TL;DR
- Cerbos policies are written in YAML, which product managers and security teams can read and understand
- Salesroom reported that non-engineers write, update, and audit authorization policies without engineering support
- Human Managed's CEO can set fine-grained conditions at any granularity level without writing code
- Supy's customers create their own custom roles and permissions without engineering involvement
- Policy-as-code in Git gives both technical and non-technical stakeholders a shared review process
Why this question matters
Authorization is traditionally an engineering problem. Someone from the product or security team identifies a new permission requirement, files a ticket, and waits for a developer to implement it in code. That cycle works when permission changes are rare. It breaks when they're frequent.
In SaaS products serving enterprise customers, permission changes happen constantly. A new client needs a custom role. A compliance requirement adds a new access restriction. A product tier changes what features are available. When every change requires an engineer to write code, review it, and deploy it, authorization bottlenecks the entire organization.
More teams are asking whether product managers, security leads, and customer success teams can participate in authorization directly.
How Cerbos makes policies readable
Cerbos policies are YAML files that use Google's Common Expression Language (CEL) for conditions. YAML is a structured text format that reads close to plain English. A policy that says "allow managers to approve expenses under $10,000" looks roughly like that in the actual policy file.
This is a deliberate design choice. Other authorization tools use specialized policy languages like OPA's Rego, which requires programming knowledge and seeing as there is no structure such as resource policies - it makes it easy to make mistakes. Cerbos optimized for readability so that non-engineers can understand what a policy does with minimal training.
Salesroom, an AI-powered sales platform, saw this benefit directly. Their senior engineer noted that non-engineers on the team can write, update, and audit policies. This freed up engineers to focus on product development instead of fielding permission change requests.
Real-world examples of non-engineer policy management
The pattern shows up across different industries and company sizes.
At Human Managed, a cybersecurity platform, CEO Karen Kim emphasized that the team can now create unlimited conditions at any granularity level without writing code. Chief engineer Je Sum Yip noted that modifying authorization is now a five-minute job, down from what used to take days.
Supy, a restaurant management platform, went a step further. Supy's customers themselves create tailored roles and permissions without needing engineering support. Their CTO noted that not having custom roles would have been a deal-breaker for their market. 30% of Supy's customers use this self-service capability.
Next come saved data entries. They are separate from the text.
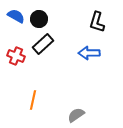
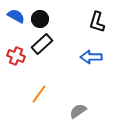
black circle: moved 1 px right
black rectangle: moved 1 px left
blue arrow: moved 2 px right, 4 px down
orange line: moved 6 px right, 6 px up; rotated 24 degrees clockwise
gray semicircle: moved 2 px right, 4 px up
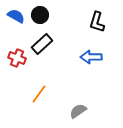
black circle: moved 4 px up
red cross: moved 1 px right, 2 px down
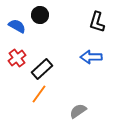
blue semicircle: moved 1 px right, 10 px down
black rectangle: moved 25 px down
red cross: rotated 30 degrees clockwise
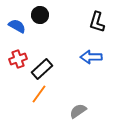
red cross: moved 1 px right, 1 px down; rotated 18 degrees clockwise
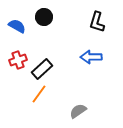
black circle: moved 4 px right, 2 px down
red cross: moved 1 px down
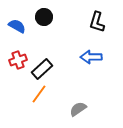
gray semicircle: moved 2 px up
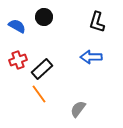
orange line: rotated 72 degrees counterclockwise
gray semicircle: rotated 18 degrees counterclockwise
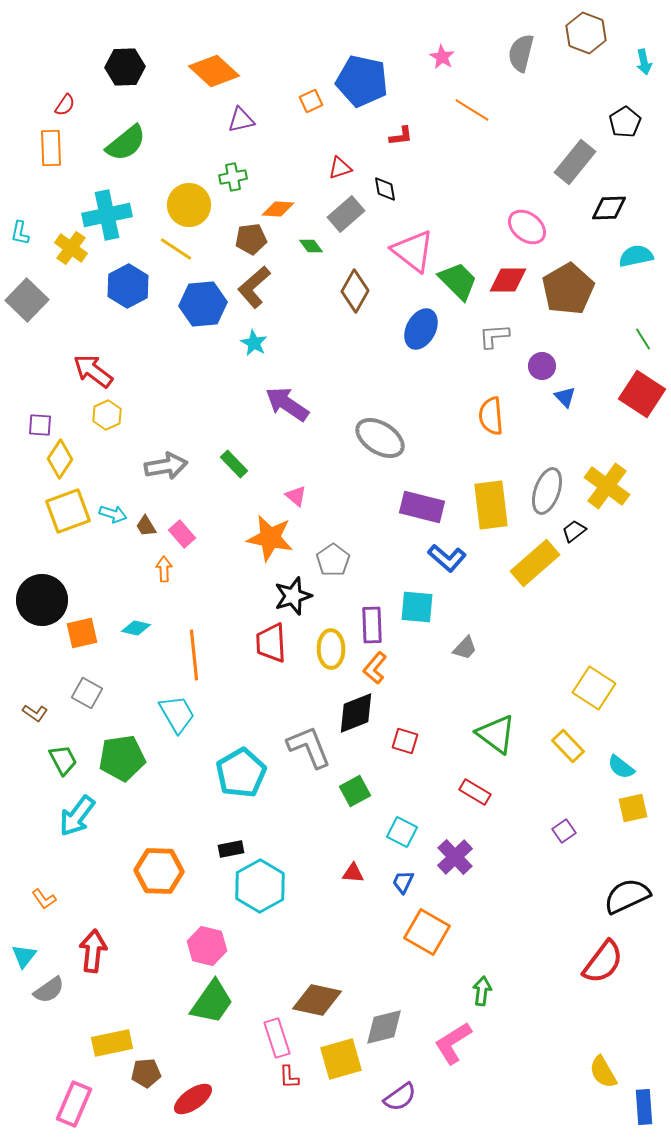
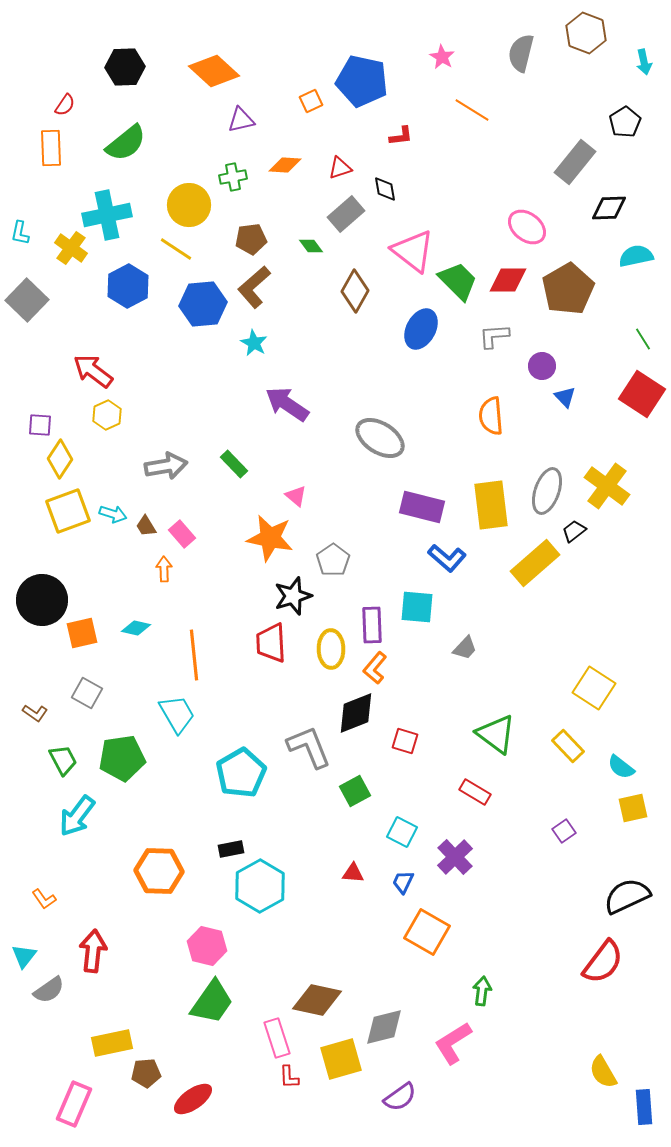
orange diamond at (278, 209): moved 7 px right, 44 px up
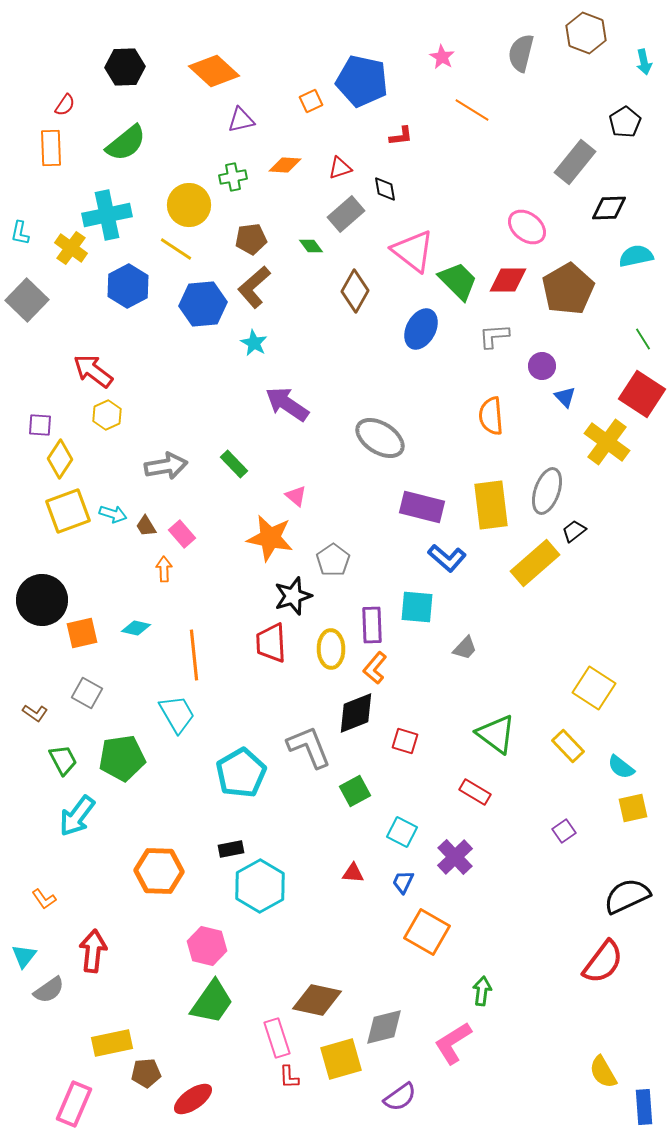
yellow cross at (607, 486): moved 44 px up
9fin, a finance data platform serving top investment banks, found that Cerbos policies gave them a shared language for permissions. Their engineer noted that they keep adding rules without creating spaghetti code. The policy format is flexible enough to express nearly any requirement they encounter.
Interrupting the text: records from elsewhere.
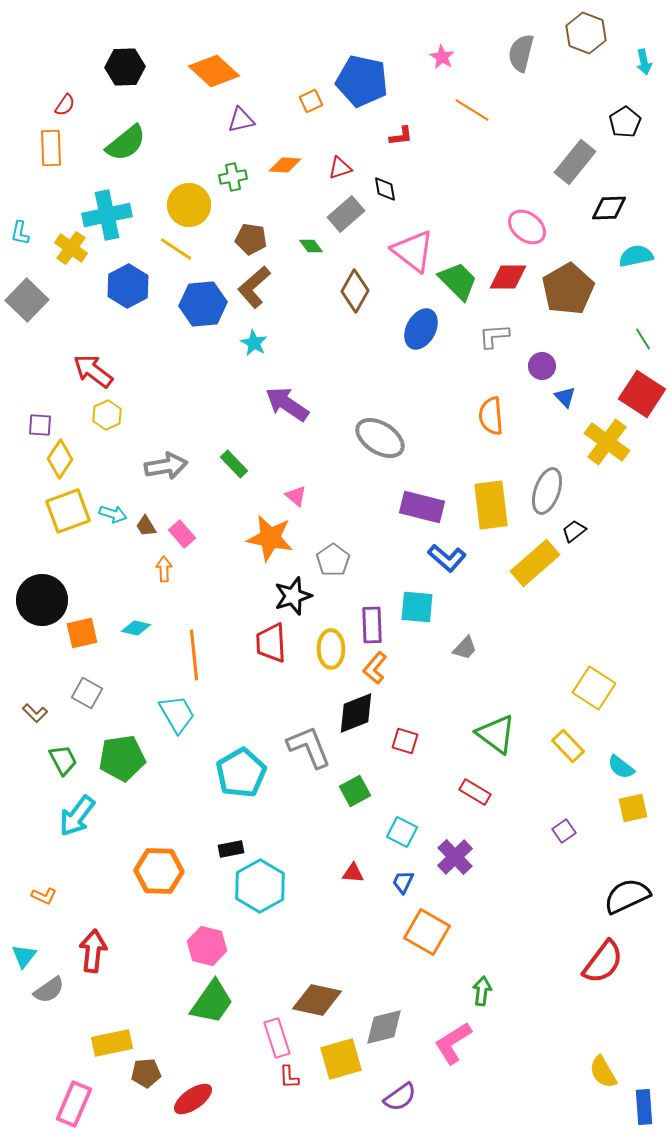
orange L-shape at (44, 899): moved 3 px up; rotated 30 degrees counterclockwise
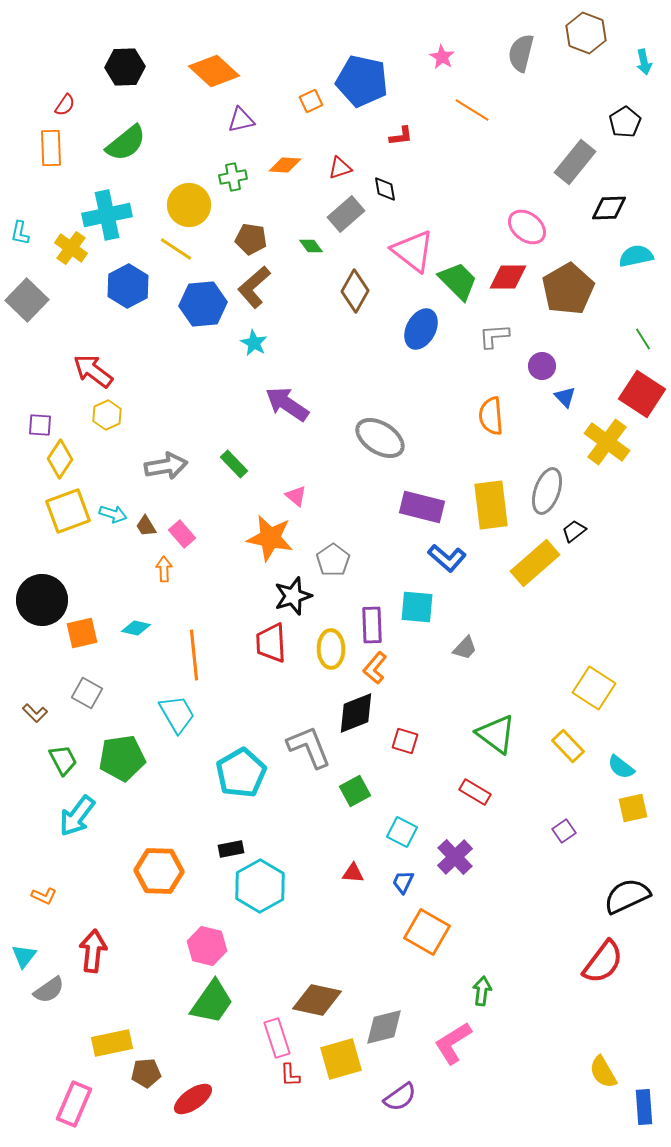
red L-shape at (289, 1077): moved 1 px right, 2 px up
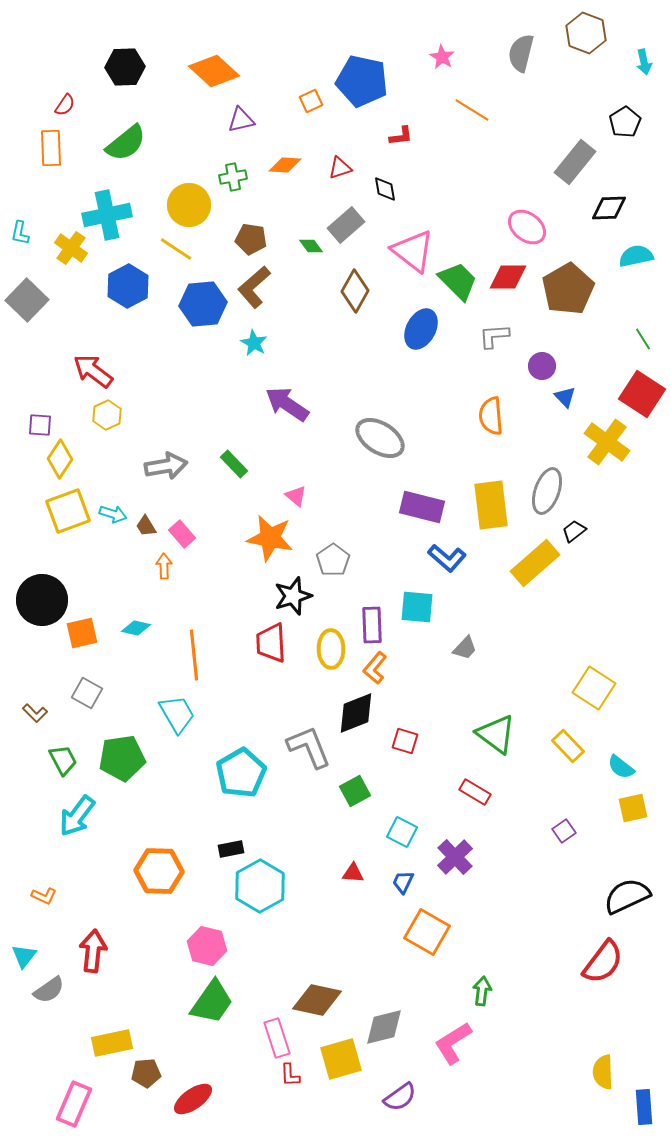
gray rectangle at (346, 214): moved 11 px down
orange arrow at (164, 569): moved 3 px up
yellow semicircle at (603, 1072): rotated 28 degrees clockwise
The review process still involves engineers
Making policies readable by non-engineers doesn't mean removing engineering oversight. Cerbos policies live in Git, so every change goes through the same pull request workflow your code uses. A product manager can propose a policy change. An engineer can review and approve it. Cerbos Hub validates the policy before distributing it to production.
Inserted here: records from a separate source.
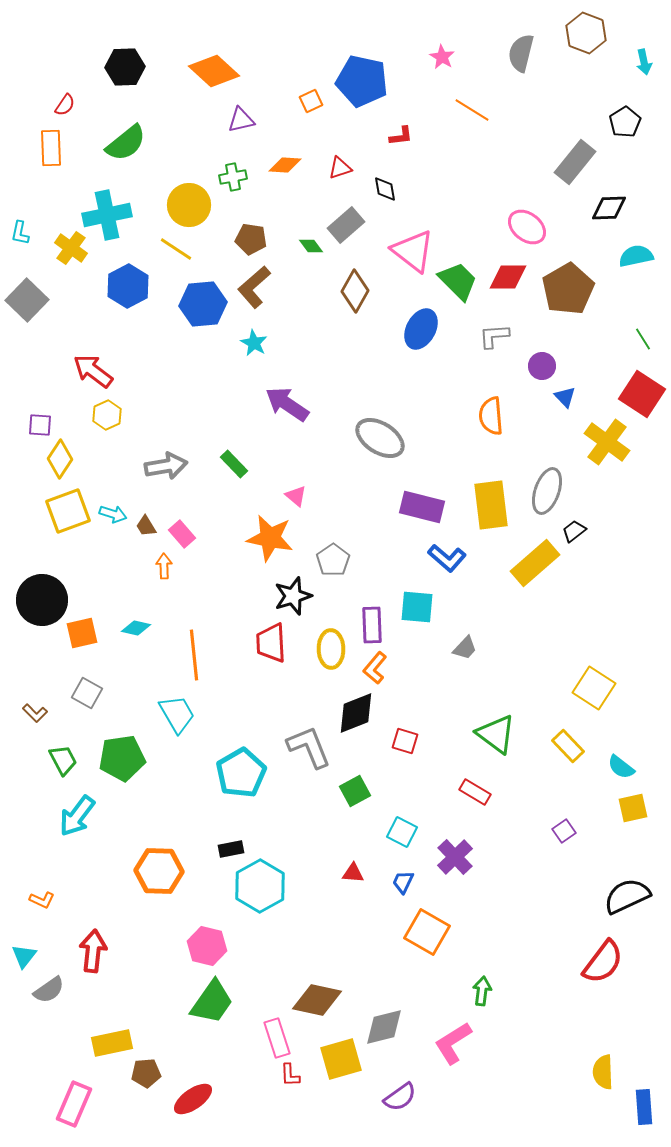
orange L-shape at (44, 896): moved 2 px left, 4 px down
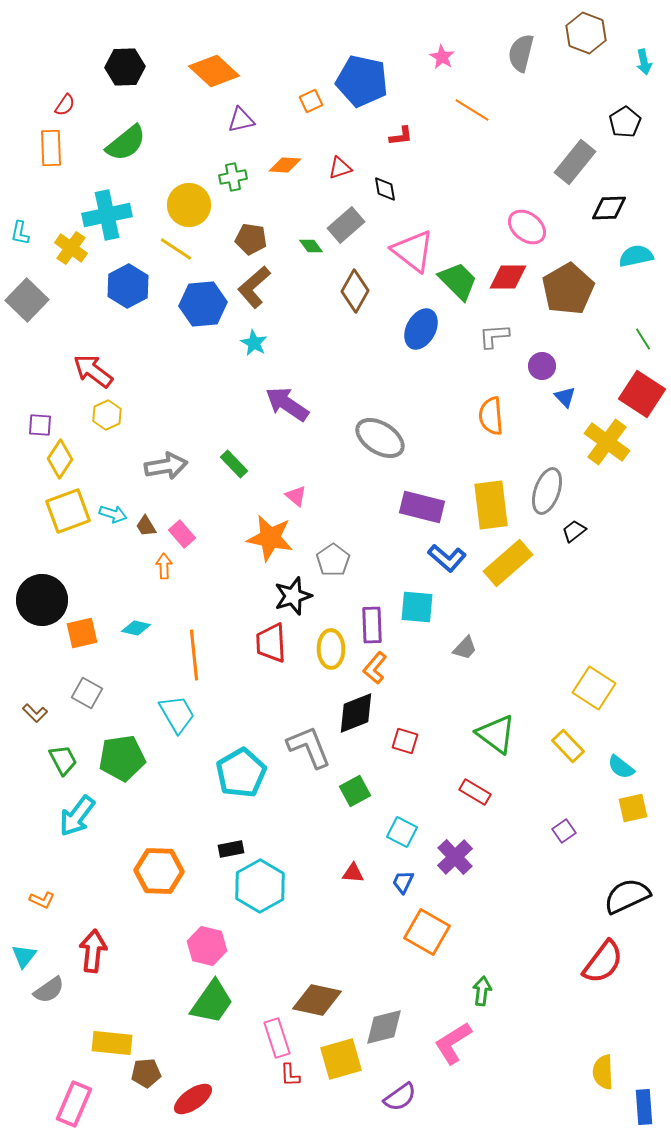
yellow rectangle at (535, 563): moved 27 px left
yellow rectangle at (112, 1043): rotated 18 degrees clockwise
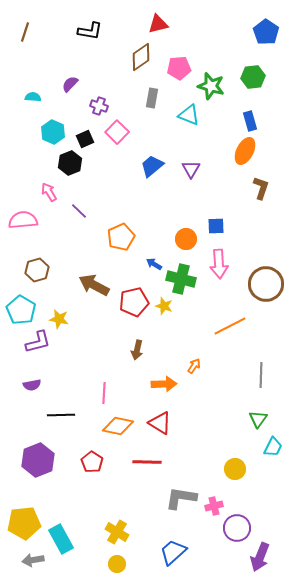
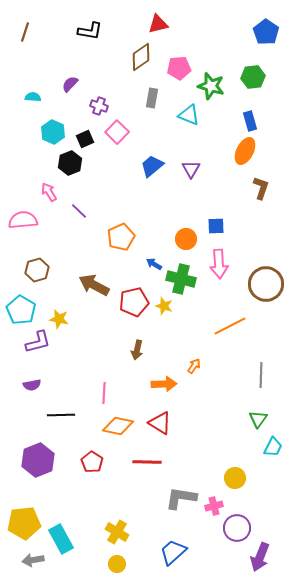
yellow circle at (235, 469): moved 9 px down
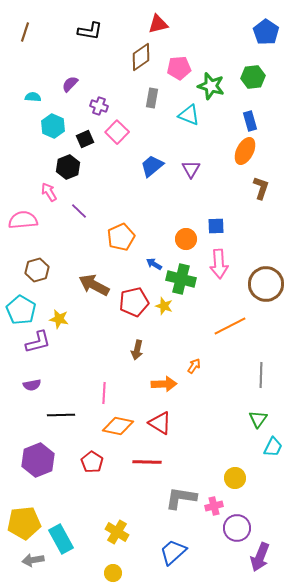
cyan hexagon at (53, 132): moved 6 px up
black hexagon at (70, 163): moved 2 px left, 4 px down
yellow circle at (117, 564): moved 4 px left, 9 px down
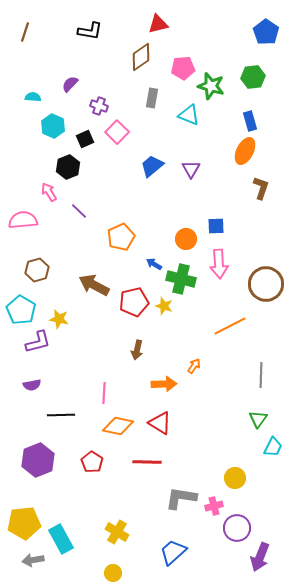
pink pentagon at (179, 68): moved 4 px right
This is a better model than either extreme. Authorization isn't locked behind engineering tickets, but it's also not a free-for-all. Utility Warehouse, with 200+ engineers across 4,500 services, described the value of having a trusted workflow they can depend on. Their principal engineer praised the structured approach Cerbos brings to what used to be inconsistent and ad hoc.
What is Cerbos
Cerbos is an authorization management platform. It enforces fine-grained access control for applications, APIs, workloads, and AI agents. Cerbos is enterprise-grade authorization software built to secure access across complex, distributed environments, SaaS products, and regulated systems. Cerbos externalizes authorization logic from application code, making access control consistent and centrally managed across all your services. Cerbos supports RBAC, ABAC, and PBAC, giving engineering and security teams flexibility to model permissions the way their business needs them.
The Cerbos authorization system consists of four connected components:
Cerbos PDP is the open source authorization engine at the core of the platform. Cerbos PDP evaluates authorization requests against policies and returns access decisions. Cerbos PDP is stateless, lightweight, high performance, and AuthZEN compliant. Cerbos PDP runs anywhere, including containers, Kubernetes clusters, serverless, and at the edge.
Cerbos Hub is the control plane for policy authoring, testing, versioning, distribution, and audit visibility. Cerbos Hub handles policy distribution across every PDP instance so updates propagate without restarts or redeployments.
Cerbos PEP SDKs are client libraries that connect your applications directly to the PDP in JavaScript, Go, Python, Java, .NET, Rust, PHP, and Ruby.
Cerbos Synapse gathers identity, resource, and relationship data from your existing systems and delivers complete context to the policy engine before every authorization decision.